Our sparrow population has been between 20 and 30 for a while now and they are daily visitors. The overgrown top of our pergola where our hop and rambling rose share with next door’s vine is a favourite staging post and on sunny days a good crop of these chirpy friends can be found lined up enjoying the warmth, scraping their beaks and generally resting before the urge to zoom off en masse takes them. They are often joined up there, and on the birdfeeder, by a handful of blue tits and the two species seem to co-exist without rancour.
The other regulars are a pair of robins and a pair of blackbirds. These are less able to share and will often flutter and posture if the redbreasts meet their larger neighbours on the feeder. One day last week Mr Robin and Mt Blackbird were so busy flapping at each other that a pair of the sparrows were nipping in and pinching the bread from under their beaks. Endless entertainment with no batteries required.

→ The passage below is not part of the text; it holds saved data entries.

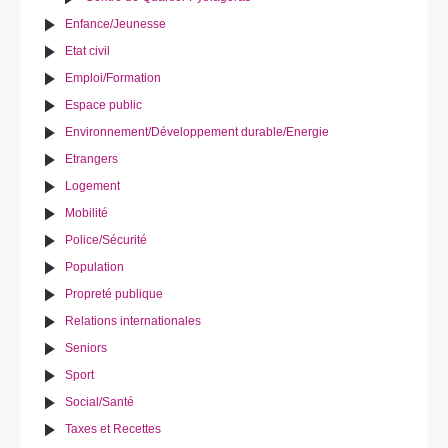
Enfance/Jeunesse
Etat civil
Emploi/Formation
Espace public
Environnement/Développement durable/Energie
Etrangers
Logement
Mobilité
Police/Sécurité
Population
Propreté publique
Relations internationales
Seniors
Sport
Social/Santé
Taxes et Recettes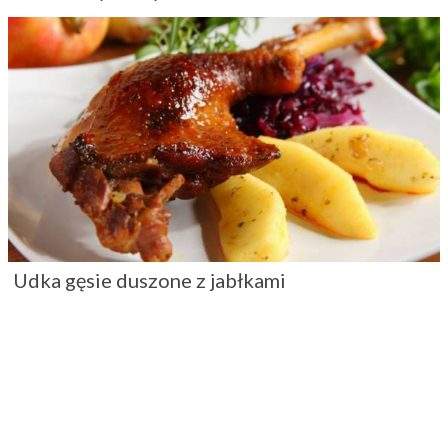
Udka gęsie duszone z jabłkami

The starlings are beginning to return following the destruction of their bramble patch around the corner. At its peak there must have been getting on for a thousand of them roosting there every night and their arrival in swooping squadrons was a joy to watch, especially as they would have the setting sun behind them, but one day a truck arrived and the brambles were cut down and taken away without ceremony or warning. Where the birds went to that evening I don’t know, but their raucous presence has been missed since. A dozen or so will turn up and take over the fat ball holder for a while, but where they roost we still haven’t found.
In the front garden magpies, wagtails and crows are regulars and the starlings and blackbirds will also turn up and rummage in the dead leaves under the cherry tree. We also get the odd rarity; finches of various sorts plus a woodpecker the other week, the first we’ve have since one became a regular for one season about 10 years ago.
They all bring joy and those in the back garden give me something to watch whilst I’m cooking or washing up. They’re all welcome.